COMMENT: GQ must make up its mind what sort of publication it is

As FHM and Maxim take the plaudits for the extraordinary growth they’ve achieved in the past 12 months, spare a thought for James Brown at GQ.

As FHM and Maxim take the plaudits for the extraordinary growth

they’ve achieved in the past 12 months, spare a thought for James Brown

at GQ.



In a sector whose sales during the first half of this year were up by

around 25 per cent on the same period last year, the title with the most

celebrated editor - brought in amid great fanfare just over a year ago -

was one of a handful to register a fall in the latest round of figures

from the Audit Bureau of Circulations.



The performance of GQ under Brown is beginning to bear comparison with

that of Manchester United under Ron Atkinson: the swankiest kid on the

block just isn’t cutting it.



Of course, even football clubs usually give their managers more than 12

months to sort things out and Conde Nast isn’t a company prone to panic.

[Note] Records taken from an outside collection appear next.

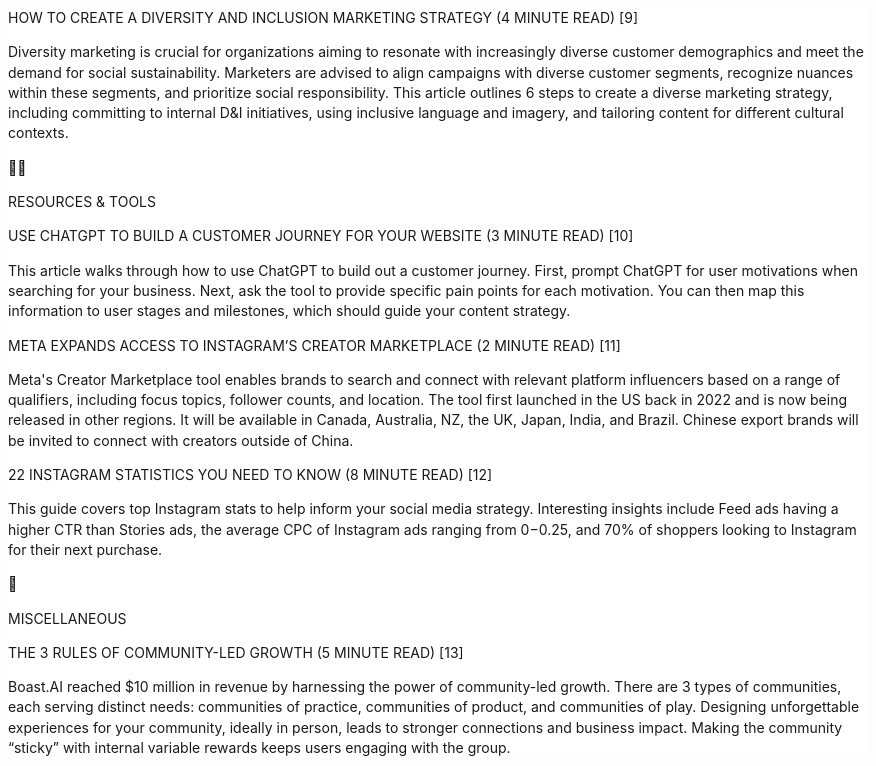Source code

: HOW TO CREATE A DIVERSITY AND INCLUSION MARKETING STRATEGY (4 MINUTE
READ) [9] 

 Diversity marketing is crucial for organizations aiming to resonate
with increasingly diverse customer demographics and meet the demand
for social sustainability. Marketers are advised to align campaigns
with diverse customer segments, recognize nuances within these
segments, and prioritize social responsibility. This article outlines
6 steps to create a diverse marketing strategy, including committing
to internal D&I initiatives, using inclusive language and imagery, and
tailoring content for different cultural contexts. 

🧑‍💻 

RESOURCES & TOOLS

 USE CHATGPT TO BUILD A CUSTOMER JOURNEY FOR YOUR WEBSITE (3 MINUTE
READ) [10] 

 This article walks through how to use ChatGPT to build out a customer
journey. First, prompt ChatGPT for user motivations when searching for
your business. Next, ask the tool to provide specific pain points for
each motivation. You can then map this information to user stages and
milestones, which should guide your content strategy. 

 META EXPANDS ACCESS TO INSTAGRAM’S CREATOR MARKETPLACE (2 MINUTE
READ) [11] 

 Meta's Creator Marketplace tool enables brands to search and connect
with relevant platform influencers based on a range of qualifiers,
including focus topics, follower counts, and location. The tool first
launched in the US back in 2022 and is now being released in other
regions. It will be available in Canada, Australia, NZ, the UK, Japan,
India, and Brazil. Chinese export brands will be invited to connect
with creators outside of China. 

 22 INSTAGRAM STATISTICS YOU NEED TO KNOW (8 MINUTE READ) [12] 

 This guide covers top Instagram stats to help inform your social
media strategy. Interesting insights include Feed ads having a higher
CTR than Stories ads, the average CPC of Instagram ads ranging from
$0-$0.25, and 70% of shoppers looking to Instagram for their next
purchase. 

🎁 

MISCELLANEOUS

 THE 3 RULES OF COMMUNITY-LED GROWTH (5 MINUTE READ) [13] 

 Boast.AI reached $10 million in revenue by harnessing the power of
community-led growth. There are 3 types of communities, each serving
distinct needs: communities of practice, communities of product, and
communities of play. Designing unforgettable experiences for your
community, ideally in person, leads to stronger connections and
business impact. Making the community “sticky” with internal
variable rewards keeps users engaging with the group. 
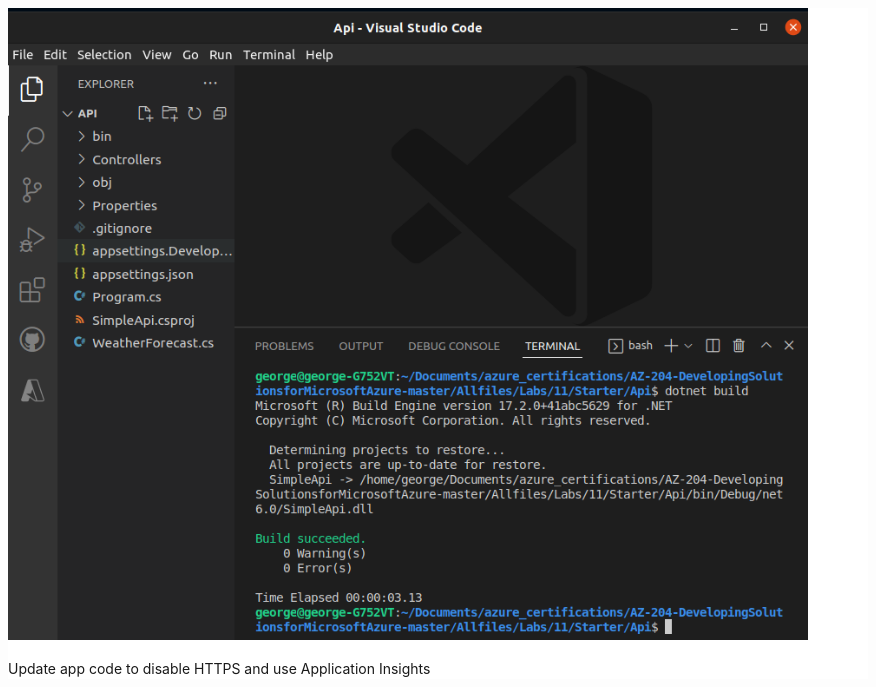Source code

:   <img src="images/az204-insightlab-task2-dotnet-app3.png" width="800"/>
</div>

Update app code to disable HTTPS and use Application Insights

<div align="center">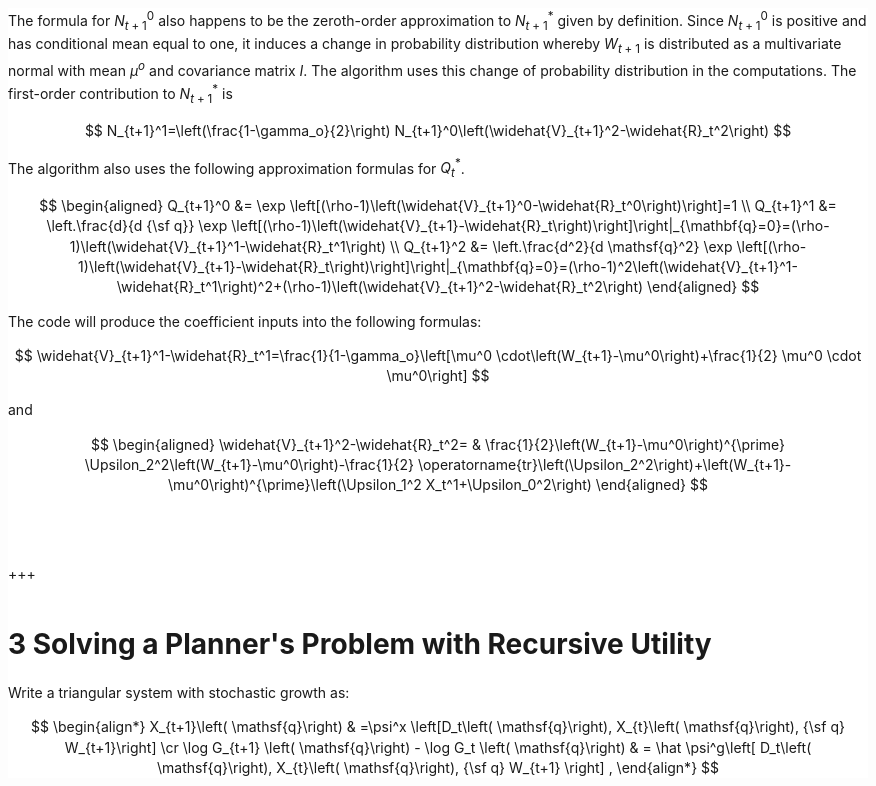 The formula for $N_{t+1}^0$ also happens to be the zeroth-order approximation to $N_{t+1}^*$ given by definition.  Since $N_{t+1}^0$ is positive and has conditional mean equal to one, it induces a change in probability distribution whereby $W_{t+1}$ is distributed as a multivariate normal with mean $\mu^o$ and covariance matrix $I$.  The algorithm uses this change of probability distribution in the computations.  The first-order contribution to $N_{t+1}^*$ is  

$$
N_{t+1}^1=\left(\frac{1-\gamma_o}{2}\right) N_{t+1}^0\left(\widehat{V}_{t+1}^2-\widehat{R}_t^2\right)
$$



The algorithm also uses the following approximation formulas for $Q_t^*$. 

$$
\begin{aligned}
Q_{t+1}^0 &= \exp \left[(\rho-1)\left(\widehat{V}_{t+1}^0-\widehat{R}_t^0\right)\right]=1 \\
Q_{t+1}^1 &= \left.\frac{d}{d {\sf q}} \exp \left[(\rho-1)\left(\widehat{V}_{t+1}-\widehat{R}_t\right)\right]\right|_{\mathbf{q}=0}=(\rho-1)\left(\widehat{V}_{t+1}^1-\widehat{R}_t^1\right) \\
Q_{t+1}^2 &= \left.\frac{d^2}{d \mathsf{q}^2} \exp \left[(\rho-1)\left(\widehat{V}_{t+1}-\widehat{R}_t\right)\right]\right|_{\mathbf{q}=0}=(\rho-1)^2\left(\widehat{V}_{t+1}^1-\widehat{R}_t^1\right)^2+(\rho-1)\left(\widehat{V}_{t+1}^2-\widehat{R}_t^2\right)
\end{aligned}
$$

The code will produce the coefficient inputs into the following formulas:

$$
\widehat{V}_{t+1}^1-\widehat{R}_t^1=\frac{1}{1-\gamma_o}\left[\mu^0 \cdot\left(W_{t+1}-\mu^0\right)+\frac{1}{2} \mu^0 \cdot \mu^0\right]
$$

and 

$$
\begin{aligned}
\widehat{V}_{t+1}^2-\widehat{R}_t^2= & \frac{1}{2}\left(W_{t+1}-\mu^0\right)^{\prime} \Upsilon_2^2\left(W_{t+1}-\mu^0\right)-\frac{1}{2} \operatorname{tr}\left(\Upsilon_2^2\right)+\left(W_{t+1}-\mu^0\right)^{\prime}\left(\Upsilon_1^2 X_t^1+\Upsilon_0^2\right)
\end{aligned}
$$

<br><br>

+++

# 3 Solving a Planner's Problem with Recursive Utility 

Write a triangular system with stochastic growth as:

$$
\begin{align*}
X_{t+1}\left( \mathsf{q}\right) & =\psi^x \left[D_t\left( \mathsf{q}\right),  X_{t}\left( \mathsf{q}\right), {\sf q} W_{t+1}\right] 
 \cr
\log G_{t+1} \left( \mathsf{q}\right) - \log G_t \left( \mathsf{q}\right) & = \hat \psi^g\left[ D_t\left( \mathsf{q}\right), X_{t}\left( \mathsf{q}\right),  {\sf q} W_{t+1} \right] ,
\end{align*}
$$
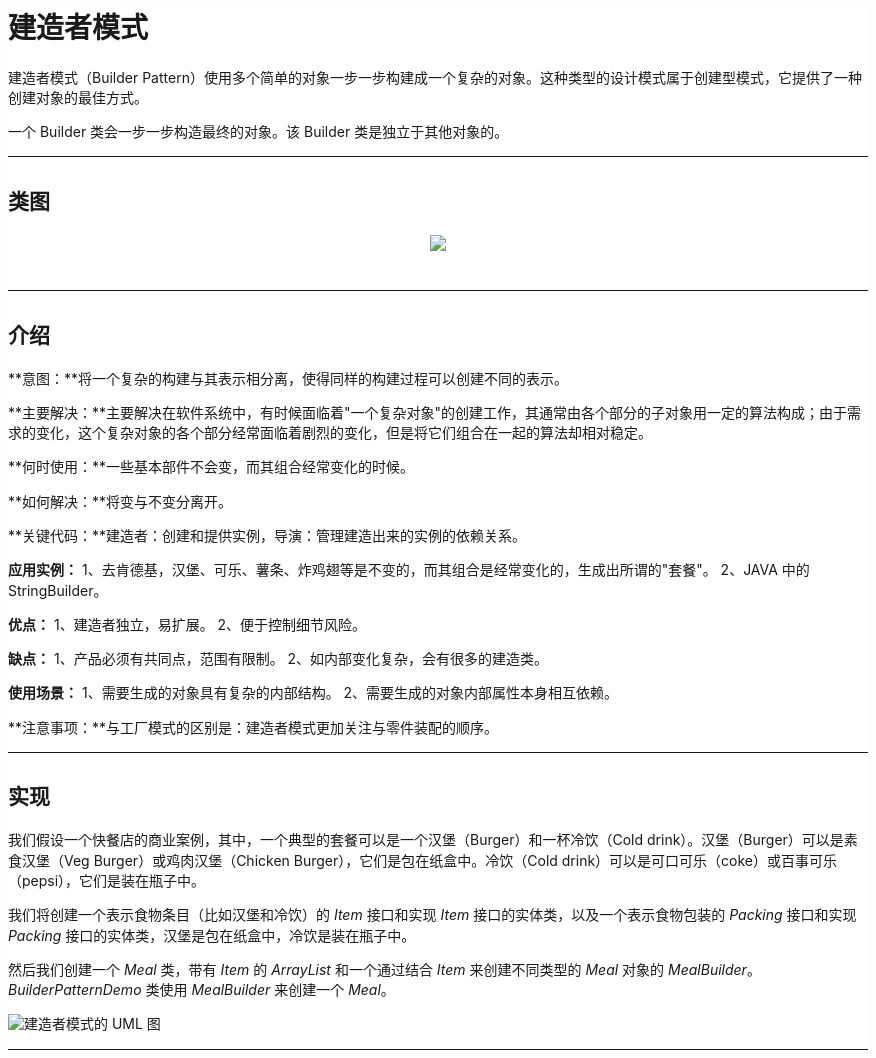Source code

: # 建造者模式

建造者模式（Builder Pattern）使用多个简单的对象一步一步构建成一个复杂的对象。这种类型的设计模式属于创建型模式，它提供了一种创建对象的最佳方式。

一个 Builder 类会一步一步构造最终的对象。该 Builder 类是独立于其他对象的。

---



## 类图

<div align="center"> <img src="https://cs-notes-1256109796.cos.ap-guangzhou.myqcloud.com/db5e376d-0b3e-490e-a43a-3231914b6668.png"/> </div><br>

---



## 介绍

**意图：**将一个复杂的构建与其表示相分离，使得同样的构建过程可以创建不同的表示。

**主要解决：**主要解决在软件系统中，有时候面临着"一个复杂对象"的创建工作，其通常由各个部分的子对象用一定的算法构成；由于需求的变化，这个复杂对象的各个部分经常面临着剧烈的变化，但是将它们组合在一起的算法却相对稳定。

**何时使用：**一些基本部件不会变，而其组合经常变化的时候。

**如何解决：**将变与不变分离开。

**关键代码：**建造者：创建和提供实例，导演：管理建造出来的实例的依赖关系。

**应用实例：** 1、去肯德基，汉堡、可乐、薯条、炸鸡翅等是不变的，而其组合是经常变化的，生成出所谓的"套餐"。 2、JAVA 中的 StringBuilder。

**优点：** 1、建造者独立，易扩展。 2、便于控制细节风险。

**缺点：** 1、产品必须有共同点，范围有限制。 2、如内部变化复杂，会有很多的建造类。

**使用场景：** 1、需要生成的对象具有复杂的内部结构。 2、需要生成的对象内部属性本身相互依赖。

**注意事项：**与工厂模式的区别是：建造者模式更加关注与零件装配的顺序。

---



## 实现

我们假设一个快餐店的商业案例，其中，一个典型的套餐可以是一个汉堡（Burger）和一杯冷饮（Cold drink）。汉堡（Burger）可以是素食汉堡（Veg Burger）或鸡肉汉堡（Chicken Burger），它们是包在纸盒中。冷饮（Cold drink）可以是可口可乐（coke）或百事可乐（pepsi），它们是装在瓶子中。

我们将创建一个表示食物条目（比如汉堡和冷饮）的 *Item* 接口和实现 *Item* 接口的实体类，以及一个表示食物包装的 *Packing* 接口和实现 *Packing* 接口的实体类，汉堡是包在纸盒中，冷饮是装在瓶子中。

然后我们创建一个 *Meal* 类，带有 *Item* 的 *ArrayList* 和一个通过结合 *Item* 来创建不同类型的 *Meal* 对象的 *MealBuilder*。*BuilderPatternDemo* 类使用 *MealBuilder* 来创建一个 *Meal*。

![建造者模式的 UML 图](https://www.runoob.com/wp-content/uploads/2014/08/20210315-builder-pattern.svg)

---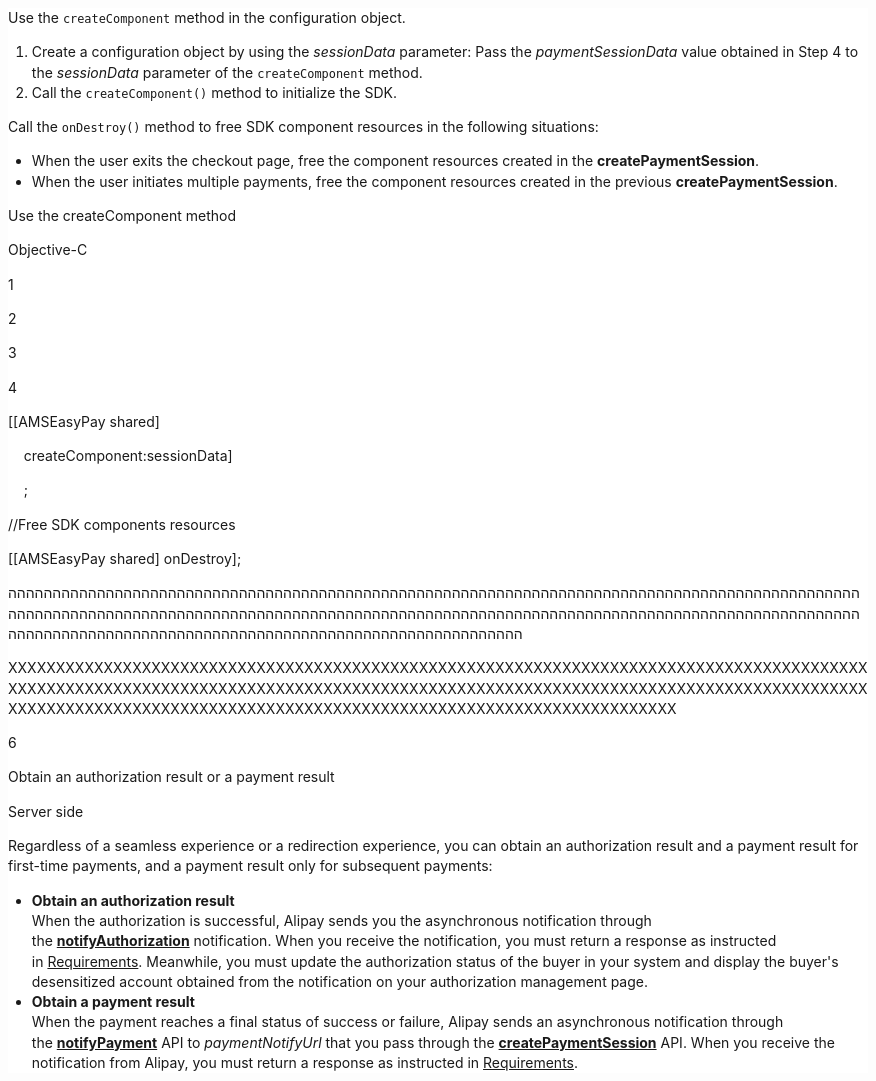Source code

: Use the `createComponent` method in the configuration object.

1.  Create a configuration object by using the _sessionData_ parameter: Pass the _paymentSessionData_ value obtained in Step 4 to the _sessionData_ parameter of the `createComponent` method.
2.  Call the `createComponent()` method to initialize the SDK.

Call the `onDestroy()` method to free SDK component resources in the following situations:

*   When the user exits the checkout page, free the component resources created in the **createPaymentSession**.
*   When the user initiates multiple payments, free the component resources created in the previous **createPaymentSession**.

Use the createComponent method

Objective-C

1

2

3

4

\[\[AMSEasyPay shared\]

    createComponent:sessionData\]

    ;

//Free SDK components resources

\[\[AMSEasyPay shared\] onDestroy\];

הההההההההההההההההההההההההההההההההההההההההההההההההההההההההההההההההההההההההההההההההההההההההההההההההההההההההההההההההההההההההההההההההההההההההההההההההההההההההההההההההההההההההההההההההההההההההההההההההההההההההההההההההההההההההההההההההההההההההההההההההההההההההה

XXXXXXXXXXXXXXXXXXXXXXXXXXXXXXXXXXXXXXXXXXXXXXXXXXXXXXXXXXXXXXXXXXXXXXXXXXXXXXXXXXXXXXXXXXXXXXXXXXXXXXXXXXXXXXXXXXXXXXXXXXXXXXXXXXXXXXXXXXXXXXXXXXXXXXXXXXXXXXXXXXXXXXXXXXXXXXXXXXXXXXXXXXXXXXXXXXXXXXXXXXXXXXXXXXXXXXXXXXXXXXXXXXXXXXXXXXXXXXXXXXXXXXXXXX

6

Obtain an authorization result or a payment result

Server side

Regardless of a seamless experience or a redirection experience, you can obtain an authorization result and a payment result for first-time payments, and a payment result only for subsequent payments:

*   **Obtain an authorization result**  
    When the authorization is successful, Alipay sends you the asynchronous notification through the [**notifyAuthorization**](https://global.alipay.com/docs/ac/ams/notifyauth) notification. When you receive the notification, you must return a response as instructed in [Requirements](https://global.alipay.com/docs/ac/ams/paymentrn_online). Meanwhile, you must update the authorization status of the buyer in your system and display the buyer's desensitized account obtained from the notification on your authorization management page.
*   **Obtain a payment result**  
    When the payment reaches a final status of success or failure, Alipay sends an asynchronous notification through the [**notifyPayment**](https://global.alipay.com/docs/ac/ams/paymentrn_online) API to _paymentNotifyUrl_ that you pass through the [**createPaymentSession**](https://global.alipay.com/docs/ac/ams/createpaymentsession_easypay) API. When you receive the notification from Alipay, you must return a response as instructed in [Requirements](https://global.alipay.com/docs/ac/ams/paymentrn_online).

But I really felt for the GQ publishing director, Peter Stuart, as he

forced himself to trot out some all-too familiar excuses on Friday. ’It

took six months to get the right editorial team together,’ he explained,

admitting that this was six months longer than anticipated. ’It’s like

turning a supertanker around,’ he continued, no doubt wincing inside as

he resorted to a cliche worthy of Big Ron himself. ’We’re very happy

with what James has done and we have colossal faith in him.’ Was that a

vote of confidence from the board I just heard?



It’s true there are encouraging signs. Among those cited by Stuart

include a consistent increase in UK newsstand sales - up from 88,000 a

year ago, to 92,000 six months ago, to 94,000 this time. But with

subscriptions and overseas sales down, the comfort offered comes in

portions not much bigger than crumbs.



If it sounds as if I’m gloating, I’m not. From a personal point of view,

I still hope Brown can succeed because, if he can marry the wit and

irreverence of Loaded to the maturity of GQ, Conde Nast will have a

magazine I’d enjoy.



But already the more grown-up elements of the mix are being cast aside

as the magazine adopts an increasingly laddish approach. Stuart readily

admits that ’we’ve realised there’s no point putting men on the

cover’.



And his faith in the new editorial team is based on their ability to put

’the fun’ into GQ.



Stuart says he’ll be happy when the circulation reaches 150,000. By that

time, FHM will probably be over the one million mark. Let’s face it, if

it’s fun they’re after, the punters know where to find it. And

advertisers, in turn, know where to find the punters.



Surely, in the face of such incomparable sales figures, GQ must

concentrate on bolstering rather than diluting its upmarket credentials.

Whether making its half-naked women more ’classy’ than those in its

rivals will suffice or not, we shall have to wait and see.